The Equitable Life Assurance Society - Government Response After May 2010 General Election

Government Response After May 2010 General Election

In the Queen's Speech, following the formation of a Conservative-LibDem coalition government, the Equitable Life (Payments) Bill was announced. The bill will secure compensation for nearly a million policyholders (UK-wide) hit by the near collapse of the insurer Equitable Life. The Government also announced that the final report from Sir John Chadwick in relation to Equitable Life would be received by mid July. A statement on the HM Treasury website confirmed two elements of the design of the scheme: that there should be no means testing; and that the dependents of deceased policyholders should be included in the scheme.

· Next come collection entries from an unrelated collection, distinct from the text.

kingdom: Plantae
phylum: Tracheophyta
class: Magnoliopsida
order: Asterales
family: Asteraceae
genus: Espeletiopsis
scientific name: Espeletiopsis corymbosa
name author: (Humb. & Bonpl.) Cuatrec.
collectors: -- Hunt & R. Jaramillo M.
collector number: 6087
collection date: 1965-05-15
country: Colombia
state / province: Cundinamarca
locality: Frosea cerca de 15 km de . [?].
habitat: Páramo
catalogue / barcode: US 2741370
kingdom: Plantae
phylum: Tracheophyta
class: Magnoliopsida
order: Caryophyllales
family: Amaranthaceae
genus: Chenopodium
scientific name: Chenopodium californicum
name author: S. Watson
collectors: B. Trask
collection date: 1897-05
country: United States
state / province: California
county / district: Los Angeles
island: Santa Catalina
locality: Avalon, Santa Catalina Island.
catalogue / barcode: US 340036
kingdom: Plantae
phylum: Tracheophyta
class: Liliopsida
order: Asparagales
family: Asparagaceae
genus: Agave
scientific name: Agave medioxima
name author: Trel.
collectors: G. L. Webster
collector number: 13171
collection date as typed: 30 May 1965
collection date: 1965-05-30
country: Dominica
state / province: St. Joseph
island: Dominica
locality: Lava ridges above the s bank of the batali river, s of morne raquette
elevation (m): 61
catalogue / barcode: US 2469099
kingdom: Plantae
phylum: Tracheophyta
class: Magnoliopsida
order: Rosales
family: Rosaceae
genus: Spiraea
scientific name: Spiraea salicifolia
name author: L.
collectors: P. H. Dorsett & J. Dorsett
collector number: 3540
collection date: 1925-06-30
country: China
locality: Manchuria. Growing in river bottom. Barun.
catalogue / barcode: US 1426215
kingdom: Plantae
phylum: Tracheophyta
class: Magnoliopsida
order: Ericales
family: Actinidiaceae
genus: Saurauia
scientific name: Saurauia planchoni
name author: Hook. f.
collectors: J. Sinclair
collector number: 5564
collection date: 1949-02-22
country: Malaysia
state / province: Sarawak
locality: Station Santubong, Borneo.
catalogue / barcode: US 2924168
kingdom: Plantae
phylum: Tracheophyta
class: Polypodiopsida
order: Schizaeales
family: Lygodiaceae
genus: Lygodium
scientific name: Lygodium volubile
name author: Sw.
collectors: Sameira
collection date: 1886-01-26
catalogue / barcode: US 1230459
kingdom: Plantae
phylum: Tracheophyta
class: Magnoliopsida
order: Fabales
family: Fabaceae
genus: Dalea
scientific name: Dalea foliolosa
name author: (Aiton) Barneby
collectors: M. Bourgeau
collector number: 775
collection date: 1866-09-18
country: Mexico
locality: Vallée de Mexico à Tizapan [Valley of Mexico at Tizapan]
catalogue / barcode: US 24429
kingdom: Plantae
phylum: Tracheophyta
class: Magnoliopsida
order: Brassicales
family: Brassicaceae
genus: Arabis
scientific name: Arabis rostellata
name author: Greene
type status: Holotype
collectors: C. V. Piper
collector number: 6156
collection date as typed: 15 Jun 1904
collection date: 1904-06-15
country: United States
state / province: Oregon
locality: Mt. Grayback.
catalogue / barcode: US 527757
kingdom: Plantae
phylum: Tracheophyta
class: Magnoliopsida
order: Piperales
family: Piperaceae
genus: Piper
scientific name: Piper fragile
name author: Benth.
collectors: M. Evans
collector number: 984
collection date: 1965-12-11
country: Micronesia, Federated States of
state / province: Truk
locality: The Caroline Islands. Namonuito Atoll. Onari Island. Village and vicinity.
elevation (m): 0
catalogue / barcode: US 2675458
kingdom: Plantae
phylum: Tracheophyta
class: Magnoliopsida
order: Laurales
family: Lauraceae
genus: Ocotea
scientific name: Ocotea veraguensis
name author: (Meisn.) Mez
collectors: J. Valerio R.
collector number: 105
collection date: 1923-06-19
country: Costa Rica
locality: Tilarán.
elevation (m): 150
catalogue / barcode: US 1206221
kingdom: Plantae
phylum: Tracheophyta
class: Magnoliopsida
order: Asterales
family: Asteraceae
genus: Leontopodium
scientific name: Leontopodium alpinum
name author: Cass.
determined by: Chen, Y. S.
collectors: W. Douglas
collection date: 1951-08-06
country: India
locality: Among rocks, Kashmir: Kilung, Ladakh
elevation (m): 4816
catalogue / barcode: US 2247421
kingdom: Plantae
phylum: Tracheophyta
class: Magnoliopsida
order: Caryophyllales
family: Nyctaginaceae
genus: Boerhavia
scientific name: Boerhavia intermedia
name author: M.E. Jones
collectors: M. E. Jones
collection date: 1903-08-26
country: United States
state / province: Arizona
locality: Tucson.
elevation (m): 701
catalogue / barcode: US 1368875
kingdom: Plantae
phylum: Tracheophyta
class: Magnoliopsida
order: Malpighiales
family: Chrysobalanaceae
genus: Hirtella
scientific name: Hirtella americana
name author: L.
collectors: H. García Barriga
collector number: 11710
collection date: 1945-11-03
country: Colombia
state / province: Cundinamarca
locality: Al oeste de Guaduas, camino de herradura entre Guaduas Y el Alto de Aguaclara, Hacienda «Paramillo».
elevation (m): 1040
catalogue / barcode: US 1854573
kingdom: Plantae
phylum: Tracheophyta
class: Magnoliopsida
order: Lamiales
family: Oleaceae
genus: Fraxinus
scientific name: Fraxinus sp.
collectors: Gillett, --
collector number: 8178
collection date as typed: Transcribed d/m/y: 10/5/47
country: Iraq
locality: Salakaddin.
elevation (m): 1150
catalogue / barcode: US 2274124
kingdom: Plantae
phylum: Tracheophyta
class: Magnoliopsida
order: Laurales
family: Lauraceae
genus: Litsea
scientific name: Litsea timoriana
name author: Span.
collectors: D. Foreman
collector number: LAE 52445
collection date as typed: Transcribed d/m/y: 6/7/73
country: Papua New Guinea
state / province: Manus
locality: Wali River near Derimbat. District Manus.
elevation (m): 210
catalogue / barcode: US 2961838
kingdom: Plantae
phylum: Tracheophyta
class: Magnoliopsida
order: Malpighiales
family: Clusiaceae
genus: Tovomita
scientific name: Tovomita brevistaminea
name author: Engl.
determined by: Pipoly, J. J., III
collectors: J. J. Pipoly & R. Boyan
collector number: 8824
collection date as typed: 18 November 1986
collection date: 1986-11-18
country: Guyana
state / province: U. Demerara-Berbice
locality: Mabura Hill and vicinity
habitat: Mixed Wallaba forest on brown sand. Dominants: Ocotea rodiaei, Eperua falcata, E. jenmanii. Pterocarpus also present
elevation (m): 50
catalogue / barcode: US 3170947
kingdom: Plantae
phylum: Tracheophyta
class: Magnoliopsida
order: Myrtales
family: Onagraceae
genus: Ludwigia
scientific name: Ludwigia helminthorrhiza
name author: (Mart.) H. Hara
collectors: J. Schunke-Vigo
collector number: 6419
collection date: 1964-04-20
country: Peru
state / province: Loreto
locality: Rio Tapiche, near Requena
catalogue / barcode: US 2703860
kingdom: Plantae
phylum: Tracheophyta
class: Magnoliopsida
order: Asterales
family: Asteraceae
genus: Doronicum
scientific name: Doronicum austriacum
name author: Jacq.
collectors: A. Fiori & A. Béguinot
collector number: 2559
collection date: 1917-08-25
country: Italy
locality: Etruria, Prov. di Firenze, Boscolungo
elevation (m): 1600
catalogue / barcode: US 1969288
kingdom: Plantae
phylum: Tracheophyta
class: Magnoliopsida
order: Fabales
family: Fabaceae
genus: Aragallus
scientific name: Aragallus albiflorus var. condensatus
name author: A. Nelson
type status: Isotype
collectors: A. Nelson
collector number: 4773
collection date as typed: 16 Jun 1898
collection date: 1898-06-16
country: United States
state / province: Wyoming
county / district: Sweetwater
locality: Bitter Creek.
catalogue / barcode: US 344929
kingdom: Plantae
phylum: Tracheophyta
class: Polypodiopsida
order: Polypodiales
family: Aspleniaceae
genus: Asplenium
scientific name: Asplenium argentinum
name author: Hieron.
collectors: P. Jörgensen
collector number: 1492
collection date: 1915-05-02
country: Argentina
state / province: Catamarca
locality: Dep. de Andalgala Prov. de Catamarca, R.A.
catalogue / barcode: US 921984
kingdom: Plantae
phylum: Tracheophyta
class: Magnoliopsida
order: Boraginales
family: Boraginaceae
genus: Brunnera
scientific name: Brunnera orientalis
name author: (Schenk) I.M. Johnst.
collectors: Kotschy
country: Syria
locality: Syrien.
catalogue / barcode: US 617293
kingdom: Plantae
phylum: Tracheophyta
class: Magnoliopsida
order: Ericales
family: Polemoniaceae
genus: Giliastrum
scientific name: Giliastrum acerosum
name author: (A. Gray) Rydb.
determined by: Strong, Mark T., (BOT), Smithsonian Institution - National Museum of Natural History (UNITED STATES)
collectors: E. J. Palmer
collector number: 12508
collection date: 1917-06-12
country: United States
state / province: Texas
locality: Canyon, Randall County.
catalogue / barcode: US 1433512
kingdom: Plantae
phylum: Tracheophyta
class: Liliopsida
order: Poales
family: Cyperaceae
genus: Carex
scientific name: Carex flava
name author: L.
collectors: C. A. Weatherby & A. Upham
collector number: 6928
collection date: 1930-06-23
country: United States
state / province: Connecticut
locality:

The July 2010 announcement by Mark Hoban, the Financial Secretary to the Treasury offered compensation, starting by mid 2011 to 1.5m savers. However policyholder compensation would be limited to the "absolute loss they suffered" estimated by Sir John Chadwick at a total of £2.3-£3B, compared with the £4B-£4.8B returns that similar companies produced. Sir John, whose report was designed to compensate those who suffered "disproportionately" recommended a payment cap for each policyholder which would reduce total compensation to £400m - £500m. Hoban said compensation would follow recommendations of the Parliamentary Ombudsman report and would take Sir John's findings into account but might be affected by public spending cuts. Total compensation would be announced in the public spending review in October.
Equitable life pressure group EMAG were unhappy with the announcement but the Ombudsman said she would inform Parliament of her views once she had had time to consider the statement.

Although Equitable’s management initially welcomed the announcement, they were concerned that compensation would be based on Sir John’s report, written on the premise that only five of the Ombudsman’s findings of maladministration were valid. In opposition, Hoban had promised that all ten counts would be considered. Equitable's Chief executive, Chris Wiscarson wrote to Hoban saying that they could not support Chadwick’s recommendations which would only cover about 10% of losses. Compensation should be based on a total figure of £4.8B.

On 20 October 2010, the Chancellor of the Exchequer announced in his Spending Review Statement that the compensation package would be around £1.5billion.